2. Aux termes de l'article 20 de la loi du 10 juillet 1991 relative à l'aide juridique : " Dans les cas d'urgence (), l'admission provisoire à l'aide juridictionnelle peut être prononcée par la juridiction compétente ou son président ". En raison de l'urgence, il y a lieu d'admettre, à titre provisoire, M. A au bénéfice de l'aide juridictionnelle.

Sur les conclusions à fin d'annulation de l'arrêté du 13 mai 2025 par lequel la préfète de la Savoie l'a interdit de retour sur le territoire français pour une durée de deux ans :

3. En premier lieu, aux termes de l'article L. 612-10 de ce code : " Pour fixer la durée des interdictions de retour mentionnées aux articles L. 612-6 et L. 612-7, l'autorité administrative tient compte de la durée de présence de l'étranger sur le territoire français, de la nature et de l'ancienneté de ses liens avec la France, de la circonstance qu'il a déjà fait l'objet ou non d'une mesure d'éloignement et de la menace pour l'ordre public que représente sa présence sur le territoire français. ".

4. Il ressort des termes de la décision contestée que la situation du requérant a été appréciée au regard de l'ensemble des critères fixés par l'article L. 612-10 du code de l'entrée et du séjour des étrangers et du droit d'asile. Par suite, en se bornant à soutenir que la préfète doit faire apparaître les quatre critères visés par l'article précité, M A n'établit ni l'insuffisance de motivation ni le défaut d'examen de sa situation.

5. En second lieu, aux termes de l'article L. 612-6 du code de l'entrée et du séjour des étrangers et du droit d'asile : " lorsqu'aucun délai de départ volontaire n'a été accordé à l'étranger, l'autorité administrative assortit la décision portant obligation de quitter le territoire français d'une interdiction de retour sur le territoire français. Des circonstances humanitaires peuvent toutefois justifier que l'autorité administrative n'édicte pas d'interdiction de retour ".

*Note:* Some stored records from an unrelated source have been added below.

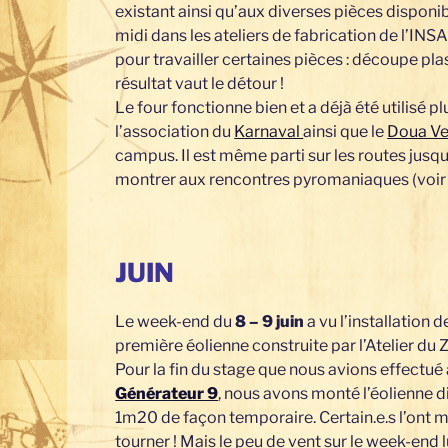
existant ainsi qu’aux diverses pièces disponi
midi dans les ateliers de fabrication de l’INS
pour travailler certaines pièces : découpe pla
résultat vaut le détour !
Le four fonctionne bien et a déjà été utilisé pl
l’association du
Karnaval
ainsi que le
Doua Ve
campus. Il est même parti sur les routes jus
montrer aux rencontres pyromaniaques (voir 
JUIN
Le week-end du
8 – 9 juin
a vu l’installation d
première éolienne construite par l’Atelier du Z
Pour la fin du stage que nous avions effectué
Générateur 9
, nous avons monté l’éolienne 
1m20 de façon temporaire. Certain.e.s l’ont
tourner ! Mais le peu de vent sur le week-end l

6. Il ressort des pièces du dossier que le requérant est célibataire et sans enfant à charge et que bien qu'il déclare qu'un de ses cousins réside sur le territoire national, il n'en justifie pas. Il ne justifie pas non plus être dépourvu d'attaches familiales dans son pays d'origine où résident sa mère ainsi que son frère et ses deux sœurs et où il a vécu la majeure partie de sa vie. En outre, entré en France le 7 juillet 2022, il n'a engagé aucune démarche en vue de régulariser sa situation administrative et a fait l'objet d'une obligation de quitter le territoire français le 26 avril 2024 qu'il n'a pas exécutée. Par suite, compte tenu de ces circonstances, la préfète de la Savoie n'a pas commis d'erreur manifeste d'appréciation en prononçant à l'encontre de M A une interdiction de retour sur le territoire national et en fixant sa durée à deux ans.

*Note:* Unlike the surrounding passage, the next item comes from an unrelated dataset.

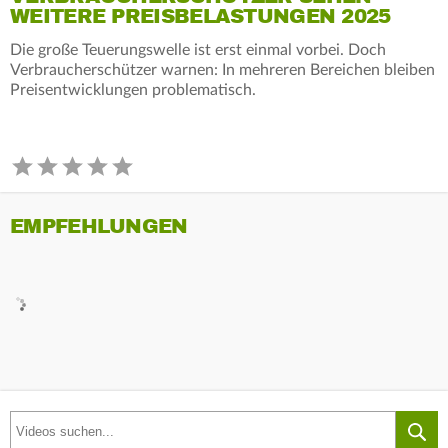
WEITERE PREISBELASTUNGEN 2025
Die große Teuerungswelle ist erst einmal vorbei. Doch
Verbraucherschützer warnen: In mehreren Bereichen bleiben
Preisentwicklungen problematisch.
EMPFEHLUNGEN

Sur les conclusions tendant à l'application de l'article L 761-1 du code de justice administrative et de l'article 37 de la loi du 10 juillet 1991 :

7. Il résulte de tout ce qui précède que la requête doit être rejetée y compris les conclusions présentées au titre de l'article L. 761-1 du code de justice administrative et de l'article 37 de la loi du 10 juillet 1991

D E C I D E :

Article 1er : La requête de M. B A est rejetée.

Article 2 : Le présent jugement sera notifié à Me Orhant, M. B A et à la préfète de la Savoie.

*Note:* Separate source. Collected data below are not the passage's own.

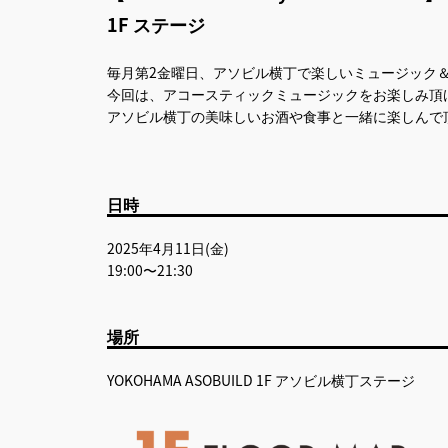
1F ステージ
毎月第2金曜日、アソビル横丁で楽しいミュージック
今回は、アコースティックミュージックをお楽しみ頂
アソビル横丁の美味しいお酒や食事と一緒に楽しんで
日時
2025年4月11日(金)
19:00〜21:30
場所
YOKOHAMA ASOBUILD 1F アソビル横丁ステージ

Rendu public par mise à disposition au greffe le 24 juin 2025.

La magistrate désignée,

I. BOURION

L La greffière,

A. ZANON

La République mande et ordonne à la préfète de la Savoie en ce qui la concerne ou à tous commissaires de justice à ce requis en ce qui concerne les voies de droit commun, contre les parties privées de pourvoir à l'exécution de la présente décision.